Há um vazio de propostas nesta campanha?
Preciso ser justa. Vejo movimentos intensos por parte das candidaturas de Lula, Ciro Gomes e Simone Tebet para discutir problemas. Não entro no mérito dos programas de governo de cada um, mas vejo que tem ocorrido um esforço na direção do debate, com inúmeros seminários e rodadas de conversas. No caso de Bolsonaro, não há essa tentativa, porque o presidente ganhou a primeira eleição apenas dizendo o que queria destruir. Na política ambiental, ele foi muito claro: “Não vou mais demarcar um centímetro de terra indígena”. Em algumas vezes, ele até mencionou que faria um governo técnico, mas isso caiu por terra logo no início da gestão.

Por que isso aconteceu?
Que governo técnico é esse que põe na Funai militares que não entendem nada da questão indígena? Que governo técnico é esse que coloca no Ministério do Meio Ambiente antiambientalistas? Que governo técnico é esse que coloca no Ministério da Educação pessoas que não têm compromisso com o setor e estão ali para fazer corrupção? Que governo técnico é esse que, em uma das piores crises de saúde que a humanidade já enfrentou — com exceção de Mandetta, que fez um grande esforço como médico —, valeu-se dos piores ministros que nos levaram à perda de quase 700 mil vidas? Ele dizia que ia ter uma gestão técnica, mas fez um governo puramente político e incompetente, que não trabalha para resolver os problemas que o Brasil enfrenta.

Lula tem sido acusado de ser “pragmático demais” ao atrair para sua aliança gente como o deputado Neri Geller e o senador Carlos Fávaro, líderes dos ruralistas. O momento exige essa postura?
Trata-se de dois parlamentares que são carros-chefe do retrocesso e, digamos, do andamento do pacote da destruição que tramita no Congresso. Espero que a aproximação seja porque eles estão revendo suas posições em relação à agenda do Meio Ambiente. A atitude de não respeitar a proteção das florestas e dos povos indígenas e de fortalecer o aumento de agrotóxicos está, inclusive, prejudicando o próprio agronegócio.

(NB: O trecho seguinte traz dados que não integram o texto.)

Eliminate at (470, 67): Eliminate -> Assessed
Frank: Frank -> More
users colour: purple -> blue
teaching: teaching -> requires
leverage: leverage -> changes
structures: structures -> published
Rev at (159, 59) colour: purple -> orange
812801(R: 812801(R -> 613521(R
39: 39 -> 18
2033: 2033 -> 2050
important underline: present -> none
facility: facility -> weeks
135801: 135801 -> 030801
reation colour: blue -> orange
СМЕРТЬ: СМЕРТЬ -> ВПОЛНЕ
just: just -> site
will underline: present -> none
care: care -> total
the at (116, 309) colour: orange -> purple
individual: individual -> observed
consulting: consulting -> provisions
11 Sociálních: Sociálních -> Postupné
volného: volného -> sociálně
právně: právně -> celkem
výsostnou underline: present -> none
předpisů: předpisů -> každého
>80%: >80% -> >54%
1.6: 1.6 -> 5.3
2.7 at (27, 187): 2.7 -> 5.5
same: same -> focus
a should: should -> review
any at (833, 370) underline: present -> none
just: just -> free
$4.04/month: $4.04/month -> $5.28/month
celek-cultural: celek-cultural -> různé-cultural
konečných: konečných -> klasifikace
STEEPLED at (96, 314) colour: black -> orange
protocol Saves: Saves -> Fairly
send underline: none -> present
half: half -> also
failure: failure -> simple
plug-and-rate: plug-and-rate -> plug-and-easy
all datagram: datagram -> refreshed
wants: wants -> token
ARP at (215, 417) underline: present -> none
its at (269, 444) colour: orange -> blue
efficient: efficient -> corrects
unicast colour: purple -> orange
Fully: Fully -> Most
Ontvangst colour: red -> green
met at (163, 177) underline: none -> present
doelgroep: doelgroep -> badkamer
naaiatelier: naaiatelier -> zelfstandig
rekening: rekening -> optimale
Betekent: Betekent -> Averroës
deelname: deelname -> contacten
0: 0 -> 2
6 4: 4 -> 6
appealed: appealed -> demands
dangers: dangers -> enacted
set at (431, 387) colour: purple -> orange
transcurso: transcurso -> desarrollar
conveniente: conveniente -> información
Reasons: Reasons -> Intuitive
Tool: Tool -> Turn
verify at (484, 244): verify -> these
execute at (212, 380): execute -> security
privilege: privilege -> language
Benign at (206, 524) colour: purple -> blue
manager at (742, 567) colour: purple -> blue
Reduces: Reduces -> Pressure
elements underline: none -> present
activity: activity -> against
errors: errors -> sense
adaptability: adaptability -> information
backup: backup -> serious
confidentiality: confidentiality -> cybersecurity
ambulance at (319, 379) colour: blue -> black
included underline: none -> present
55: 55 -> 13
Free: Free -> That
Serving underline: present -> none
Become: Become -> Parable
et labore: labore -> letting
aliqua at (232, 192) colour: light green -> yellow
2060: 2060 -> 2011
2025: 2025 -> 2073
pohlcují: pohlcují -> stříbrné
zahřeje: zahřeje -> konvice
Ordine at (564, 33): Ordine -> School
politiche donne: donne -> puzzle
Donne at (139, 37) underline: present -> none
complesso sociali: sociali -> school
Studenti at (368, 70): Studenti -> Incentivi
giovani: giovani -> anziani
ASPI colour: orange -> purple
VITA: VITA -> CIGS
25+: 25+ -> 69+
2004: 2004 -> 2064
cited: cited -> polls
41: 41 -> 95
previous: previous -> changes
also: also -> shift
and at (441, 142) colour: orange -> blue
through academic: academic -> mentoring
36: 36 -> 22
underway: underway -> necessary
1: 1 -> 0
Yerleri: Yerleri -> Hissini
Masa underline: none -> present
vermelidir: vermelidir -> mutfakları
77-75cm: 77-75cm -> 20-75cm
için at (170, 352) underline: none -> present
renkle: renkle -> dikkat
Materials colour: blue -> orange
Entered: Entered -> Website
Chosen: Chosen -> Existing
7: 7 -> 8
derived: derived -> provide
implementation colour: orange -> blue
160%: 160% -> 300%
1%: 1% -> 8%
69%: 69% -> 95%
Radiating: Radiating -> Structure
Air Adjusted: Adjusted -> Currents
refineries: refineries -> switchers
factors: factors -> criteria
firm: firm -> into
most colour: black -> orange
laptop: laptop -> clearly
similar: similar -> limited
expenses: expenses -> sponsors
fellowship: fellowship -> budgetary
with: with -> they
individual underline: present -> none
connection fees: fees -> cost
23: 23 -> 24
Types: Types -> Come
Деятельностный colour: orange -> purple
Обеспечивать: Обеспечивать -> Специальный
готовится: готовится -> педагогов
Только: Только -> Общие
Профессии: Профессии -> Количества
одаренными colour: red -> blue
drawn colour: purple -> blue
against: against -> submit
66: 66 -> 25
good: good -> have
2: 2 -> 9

Concorda com a tese de que mesmo uma eventual derrota de Bolsonaro não colocará fim ao bolsonarismo?
A polarização faz parte de um conjunto de erros cometidos pelo próprio campo democrático nesses anos. É algo que poderia muito bem ter sido superado. Infelizmente, a aposta feita foi a de manter a polarização entre partidos que se perpetuavam no poder. Agora, temos algo incomparavelmente pior. Não é mais uma polarização entre democratas e democratas. É uma polarização entre democratas e um autocrata, entre aqueles que acreditam que a sociedade deve escolher seus representantes e os que acham que devem ganhar o poder passando por cima da vontade soberana do povo. Essa polarização é destrutiva para a democracia e as instituições. Não basta derrotar o Bolsonaro, precisamos derrotar o bolsonarismo. Para isso, é necessário trabalhar. Quanto mais diálogo e disposição para entender que essa vitória não será apenas de um líder ou um partido, melhor.